His final death occurs on Bespin. Stretched out over a weather vane, he listens as Vader tries to recruit him to the Empire to run a coup, defeat Palpatine and take over and “rule the galaxy as Father and Son.” Luke tells him that he won’t join his father’s murderer: “Ben told me you killed my father!” “No, I am your father!” Vader famously explains. Luke, willing to die rather than succumb to the darkness within him, lets go of the weather vane to plummet to his seeming death. This is the third time Skywalker has died: he is finally a Jedi. A year later, he would launch an epic rescue plan to save General Solo from the crime lord Jabba the Hutt, using his self-built saber (rather than Anakin’s old blade) with skills unknown to him before.

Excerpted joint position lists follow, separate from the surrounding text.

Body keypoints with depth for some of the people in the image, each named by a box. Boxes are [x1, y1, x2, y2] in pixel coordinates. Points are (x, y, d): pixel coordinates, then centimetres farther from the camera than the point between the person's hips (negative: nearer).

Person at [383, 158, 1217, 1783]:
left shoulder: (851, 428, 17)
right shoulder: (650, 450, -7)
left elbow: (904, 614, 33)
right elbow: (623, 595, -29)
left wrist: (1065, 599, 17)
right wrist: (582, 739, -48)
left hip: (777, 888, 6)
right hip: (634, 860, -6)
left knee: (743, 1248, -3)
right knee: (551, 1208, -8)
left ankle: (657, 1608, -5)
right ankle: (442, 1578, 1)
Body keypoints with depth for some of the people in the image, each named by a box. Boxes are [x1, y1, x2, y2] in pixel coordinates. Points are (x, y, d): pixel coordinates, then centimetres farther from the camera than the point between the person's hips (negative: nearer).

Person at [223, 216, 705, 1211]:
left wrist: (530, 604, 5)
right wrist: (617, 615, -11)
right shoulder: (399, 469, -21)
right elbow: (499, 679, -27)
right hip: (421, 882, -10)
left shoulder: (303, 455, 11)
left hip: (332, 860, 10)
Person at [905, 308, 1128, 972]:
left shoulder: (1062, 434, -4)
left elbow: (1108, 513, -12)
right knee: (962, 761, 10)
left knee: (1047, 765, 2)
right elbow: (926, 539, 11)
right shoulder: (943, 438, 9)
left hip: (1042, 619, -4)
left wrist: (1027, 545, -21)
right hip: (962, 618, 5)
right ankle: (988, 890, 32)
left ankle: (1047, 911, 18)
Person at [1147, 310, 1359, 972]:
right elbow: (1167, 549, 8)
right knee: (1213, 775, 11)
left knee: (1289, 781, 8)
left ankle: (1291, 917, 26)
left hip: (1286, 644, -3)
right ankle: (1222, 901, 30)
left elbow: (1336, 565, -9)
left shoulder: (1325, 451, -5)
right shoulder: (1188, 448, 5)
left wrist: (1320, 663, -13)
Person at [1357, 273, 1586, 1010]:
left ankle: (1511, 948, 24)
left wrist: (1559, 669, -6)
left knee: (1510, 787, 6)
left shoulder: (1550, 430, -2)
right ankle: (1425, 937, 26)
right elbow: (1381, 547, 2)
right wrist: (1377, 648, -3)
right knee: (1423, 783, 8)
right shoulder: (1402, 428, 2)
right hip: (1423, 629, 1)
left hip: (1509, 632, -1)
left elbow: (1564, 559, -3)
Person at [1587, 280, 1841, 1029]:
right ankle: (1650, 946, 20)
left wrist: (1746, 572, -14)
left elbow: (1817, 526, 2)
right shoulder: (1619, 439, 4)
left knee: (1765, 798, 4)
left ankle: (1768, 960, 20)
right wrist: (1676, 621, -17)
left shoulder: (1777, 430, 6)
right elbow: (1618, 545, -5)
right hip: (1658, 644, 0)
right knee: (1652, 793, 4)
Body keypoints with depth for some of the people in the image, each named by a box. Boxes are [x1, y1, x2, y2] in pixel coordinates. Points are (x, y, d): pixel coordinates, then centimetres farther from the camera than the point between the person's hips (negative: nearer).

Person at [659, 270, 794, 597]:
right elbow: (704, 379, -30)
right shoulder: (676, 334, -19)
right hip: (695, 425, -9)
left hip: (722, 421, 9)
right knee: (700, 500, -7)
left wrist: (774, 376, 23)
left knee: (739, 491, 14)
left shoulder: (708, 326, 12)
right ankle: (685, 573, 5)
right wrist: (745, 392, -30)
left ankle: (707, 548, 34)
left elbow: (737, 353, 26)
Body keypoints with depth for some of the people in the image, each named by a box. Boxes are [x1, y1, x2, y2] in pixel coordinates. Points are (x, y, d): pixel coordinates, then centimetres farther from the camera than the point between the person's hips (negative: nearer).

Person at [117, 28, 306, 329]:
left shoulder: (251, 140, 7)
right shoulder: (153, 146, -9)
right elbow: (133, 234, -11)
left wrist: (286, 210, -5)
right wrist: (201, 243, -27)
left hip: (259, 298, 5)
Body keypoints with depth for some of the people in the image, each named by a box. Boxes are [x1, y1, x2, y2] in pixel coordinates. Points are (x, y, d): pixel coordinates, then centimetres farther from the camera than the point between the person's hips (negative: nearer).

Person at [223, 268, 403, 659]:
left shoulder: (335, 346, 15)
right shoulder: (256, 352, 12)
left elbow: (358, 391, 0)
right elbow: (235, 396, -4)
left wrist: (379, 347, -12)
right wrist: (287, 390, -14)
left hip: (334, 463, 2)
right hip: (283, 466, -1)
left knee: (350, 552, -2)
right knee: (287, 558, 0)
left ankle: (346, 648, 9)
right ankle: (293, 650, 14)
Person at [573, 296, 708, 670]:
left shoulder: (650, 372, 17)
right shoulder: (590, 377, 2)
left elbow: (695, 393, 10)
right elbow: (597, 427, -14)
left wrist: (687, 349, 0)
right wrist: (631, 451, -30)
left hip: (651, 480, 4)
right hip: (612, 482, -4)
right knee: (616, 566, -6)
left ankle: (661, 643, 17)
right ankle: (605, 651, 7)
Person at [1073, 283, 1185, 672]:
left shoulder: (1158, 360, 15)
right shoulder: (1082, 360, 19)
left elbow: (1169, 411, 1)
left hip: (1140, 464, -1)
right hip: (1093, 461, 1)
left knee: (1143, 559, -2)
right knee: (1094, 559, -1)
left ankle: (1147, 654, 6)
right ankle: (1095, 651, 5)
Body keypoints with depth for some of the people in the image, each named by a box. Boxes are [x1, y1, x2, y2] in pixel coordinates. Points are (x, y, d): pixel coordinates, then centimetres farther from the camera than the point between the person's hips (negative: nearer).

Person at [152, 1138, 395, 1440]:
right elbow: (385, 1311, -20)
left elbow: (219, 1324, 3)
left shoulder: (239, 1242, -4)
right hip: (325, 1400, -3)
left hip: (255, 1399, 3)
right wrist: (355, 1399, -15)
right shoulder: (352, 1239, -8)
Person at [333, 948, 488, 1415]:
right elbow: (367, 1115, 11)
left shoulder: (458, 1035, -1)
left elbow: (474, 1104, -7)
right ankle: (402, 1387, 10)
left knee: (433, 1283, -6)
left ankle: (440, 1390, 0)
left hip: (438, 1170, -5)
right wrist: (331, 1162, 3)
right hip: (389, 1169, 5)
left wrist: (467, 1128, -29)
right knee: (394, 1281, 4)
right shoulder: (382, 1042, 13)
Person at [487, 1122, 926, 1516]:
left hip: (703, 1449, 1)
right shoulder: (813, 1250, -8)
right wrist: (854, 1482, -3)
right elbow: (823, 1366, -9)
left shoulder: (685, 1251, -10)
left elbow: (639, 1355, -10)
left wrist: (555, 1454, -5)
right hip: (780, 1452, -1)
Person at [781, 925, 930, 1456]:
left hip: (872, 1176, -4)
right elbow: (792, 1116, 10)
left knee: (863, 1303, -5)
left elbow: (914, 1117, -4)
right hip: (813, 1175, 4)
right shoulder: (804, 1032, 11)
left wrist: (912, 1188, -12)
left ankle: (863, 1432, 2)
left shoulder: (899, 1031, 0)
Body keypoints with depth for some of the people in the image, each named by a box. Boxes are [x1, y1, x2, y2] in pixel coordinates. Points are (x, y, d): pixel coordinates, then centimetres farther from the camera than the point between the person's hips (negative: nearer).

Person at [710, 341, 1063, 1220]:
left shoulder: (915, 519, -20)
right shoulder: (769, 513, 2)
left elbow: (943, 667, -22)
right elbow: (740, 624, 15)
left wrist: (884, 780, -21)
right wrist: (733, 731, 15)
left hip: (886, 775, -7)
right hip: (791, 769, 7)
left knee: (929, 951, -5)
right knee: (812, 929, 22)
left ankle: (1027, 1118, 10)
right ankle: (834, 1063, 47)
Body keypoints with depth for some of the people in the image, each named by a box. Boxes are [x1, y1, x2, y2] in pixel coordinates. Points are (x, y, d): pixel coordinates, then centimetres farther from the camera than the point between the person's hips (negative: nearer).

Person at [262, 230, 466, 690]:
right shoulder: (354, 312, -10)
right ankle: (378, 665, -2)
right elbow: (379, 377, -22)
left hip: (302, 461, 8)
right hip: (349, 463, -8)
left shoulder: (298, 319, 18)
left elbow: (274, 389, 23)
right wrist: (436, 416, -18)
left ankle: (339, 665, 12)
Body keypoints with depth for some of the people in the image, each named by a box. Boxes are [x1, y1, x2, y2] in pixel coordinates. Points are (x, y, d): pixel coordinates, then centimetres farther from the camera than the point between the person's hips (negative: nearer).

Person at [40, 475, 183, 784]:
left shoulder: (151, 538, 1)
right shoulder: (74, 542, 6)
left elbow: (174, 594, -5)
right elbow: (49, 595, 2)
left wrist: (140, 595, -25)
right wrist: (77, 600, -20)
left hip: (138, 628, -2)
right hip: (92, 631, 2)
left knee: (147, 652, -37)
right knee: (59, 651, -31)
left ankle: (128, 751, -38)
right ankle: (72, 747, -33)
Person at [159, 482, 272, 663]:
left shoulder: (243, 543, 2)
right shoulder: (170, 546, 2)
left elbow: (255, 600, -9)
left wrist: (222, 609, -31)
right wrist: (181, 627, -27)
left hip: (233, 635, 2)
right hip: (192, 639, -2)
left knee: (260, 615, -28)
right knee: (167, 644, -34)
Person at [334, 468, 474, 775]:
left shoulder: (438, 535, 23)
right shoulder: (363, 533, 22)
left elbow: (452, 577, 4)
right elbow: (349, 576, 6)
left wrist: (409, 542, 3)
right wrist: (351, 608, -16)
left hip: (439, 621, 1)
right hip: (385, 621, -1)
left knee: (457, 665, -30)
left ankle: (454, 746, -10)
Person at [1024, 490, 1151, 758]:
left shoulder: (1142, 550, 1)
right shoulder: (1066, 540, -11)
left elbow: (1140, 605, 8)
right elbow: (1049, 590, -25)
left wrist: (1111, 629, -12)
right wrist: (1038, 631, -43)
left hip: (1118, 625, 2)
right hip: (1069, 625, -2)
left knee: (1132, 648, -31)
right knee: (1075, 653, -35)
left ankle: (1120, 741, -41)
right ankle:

Just like Jesus, just like the Christian, Skywalker couldn’t attain his goal without death and resurrection. Now it’s your turn: die to yourself. And while you’re at it, read over the stories I mentioned above. Check them out – do you see the same cycles? Do you know any other movies that feature this theme? I’d suggest checking out The Dark Knight Rises, Arrow, Spider-Man 3, The Hobbit: Battle of the Five Armies to name a few!